The king of all exercises, squats provide the foundation for body strength, and also engage our bodies into burning more calories and hence more fat. Squats activate your whole body, so just about every muscle in your body will get blood pumped to it. Squats will also strengthen the core, as it gets heavily worked during the exercise, along with your lower body. Squats release the most amounts of GH and testosterone out of all exercises, so it will aid in adding mass to your body overall. Other benefits include increased flexibility and a higher vertical jump. If you wish to be an immovable statue, hit the squat rack!
Possibly the best Strength/Mass gaining value you can get. Deadlifts rank right up there with squats, and, in actuality, use even MORE muscle groups than squats do, making deadlifts the ultimate workout for your whole body.

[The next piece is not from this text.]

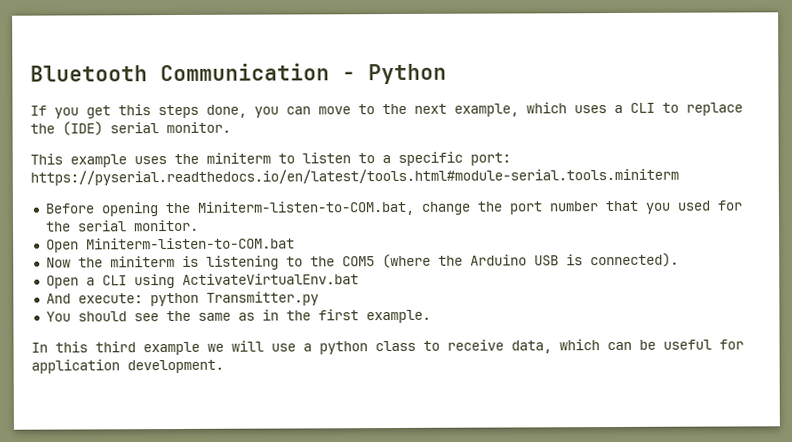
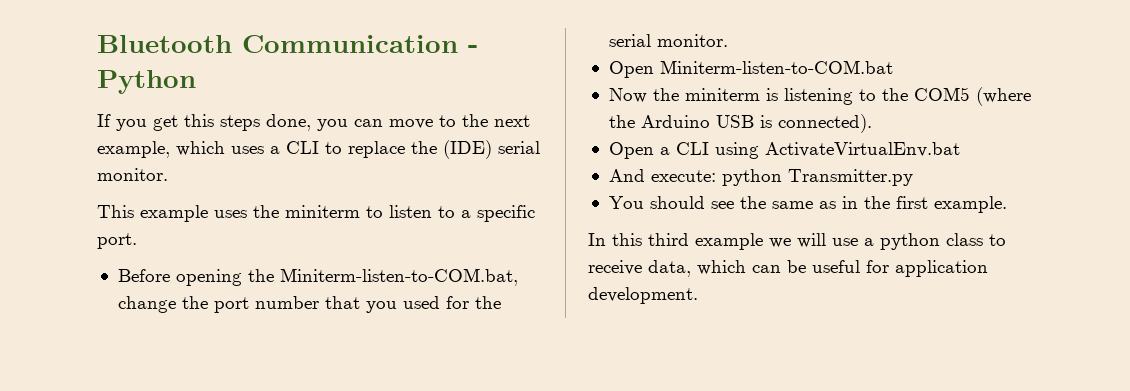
[470,152,511,166] [30,167,679,186] port: https://pyserial.readthedocs.io/en/latest/tools.html#module-serial.tools.miniterm -> [97,233,137,249] port.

The increased testosterone and GH levels will help add mass not only to your lower body but also upper, and the movement itself will give you a better posture along with an extremely solid infrastructure, and a “Christmas Tree” lower back. Combined with squats, deadlifts will get will be a powerful tool in all aspects of bodybuilding. Add them to your routine and you will see strength gains in all other exercises as well.
The Bench Press
Another compound exercise designed to hit various muscle groups. This exercise has many variations (flat/incline/decline), and all should be included in your routine at some point. This and #4 are your go to exercises for the upper body, and will never fail you. The bench is an everyday basic motion (pushing), so it is very practical in our lives. If someone shoves you, you shove them back and tell them to hit the bench!
My personal favorite exercise out of all. I have never seen anyone who can perform 20 pull-ups that isn’t strong in every aspect. Pull-ups will add mass to your back and give you wings, while also strengthening your core, arms and back. If you want to show someone how strong you are compared to your body weight, grab onto a bar and do some pull-ups. On an additional note, pull-ups were Bruce Lee’s staple exercise, so you might want to check them out.
Overhead Barbell Press
Somewhat of a forgotten exercise today, the overhead press has been a vital exercise for many Olympic weightlifters through the years. No matter if you’re weightlifting or bodybuilding, this exercise is key to massive, wide shoulders that possess tremendous strength. This exercise will add raw strength and power, work the core, and stabilize the body. This is a tremendous exercise and could very well be ranked number 2 or 3 on this list.
- Just about all of these exercises carry a high risk to them. Make sure you study proper form and perform the exercises correctly to minimize injury risk.
- I HIGHLY recommend having all five of these in your routines. After a short period of time you will notice differences not only in your physique but also strength and power.
- I do recommend going heavy in all of these exercises, but be careful not to overdo it.